It was a typical day for 28-year-old Andrew “Drew” Meas. He left the gym, climbed on his motorcycle, put on his helmet and was headed home when a driver trying to cross four lanes at once hit him. The news was not good.
“He hit me pretty much head-on,” Meas told The Big Idea. “I was injured at C6-C7 in my back and was told my paralysis was permanent.”
The active man’s life changed drastically in that moment. He could no longer enjoy many of his favorite endeavors.
The accident was hard for his young son, Christian, as well. “My son was 6 at the time, so it was pretty devastating,” Meas told Yahoo.
But Meas is not one to give up without a fight.
Six years after his accident, he received exciting news. Researchers at the University of Louisville’s Kentucky Spinal Cord Research Center were working with the Christopher and Dana Reeve Foundation on an experimental treatment called spinal cord epidural stimulation, or scES. Meas was one of four patients who would receive the treatment.

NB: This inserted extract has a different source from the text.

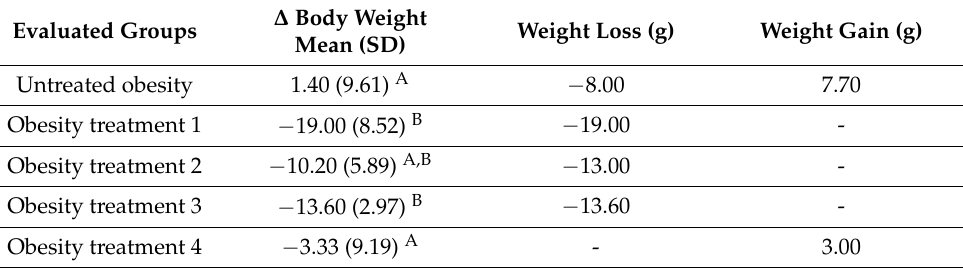
Table 3. Body weight variation in Wistar rats with obesity induced by HGLI diet submitted for ten days to different types of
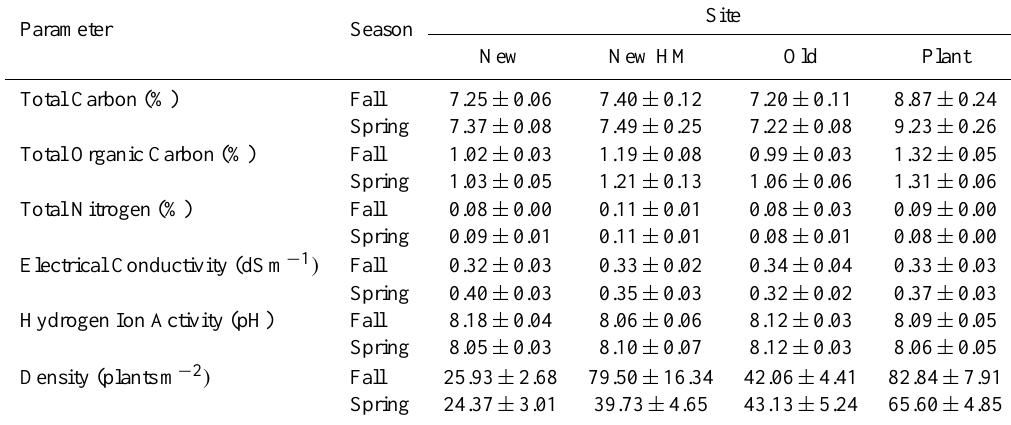
Table 3. Mean measured soil properties and seeded plant density in fall and spring treatments in 2009.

How Does Epidural Treatment Work?
An epidural stimulator was implanted at the base of Meas’s spine in the hopes that it would mimic the brain signals that initiate movement. The road was long and arduous, but well worth the effort. After four years of scES treatment and physical therapy, Meas regained the ability to move again.
In October 2017, he even became able to stand on his own again.
Meas looks toward the future with excitement.
“You know your body best, more than any scientist,” Meas told Yahoo. “And with this, and the way it makes my body feel, I know I’m going to walk again. I feel it in me.”
Last year, Meas was even able to stand next to his son for a photo on Instagram!
More research needs to be done for scES treatment to become normal practice but hopefully stories like Meas’s and others in his test group will make this revolutionary medicine something commonplace.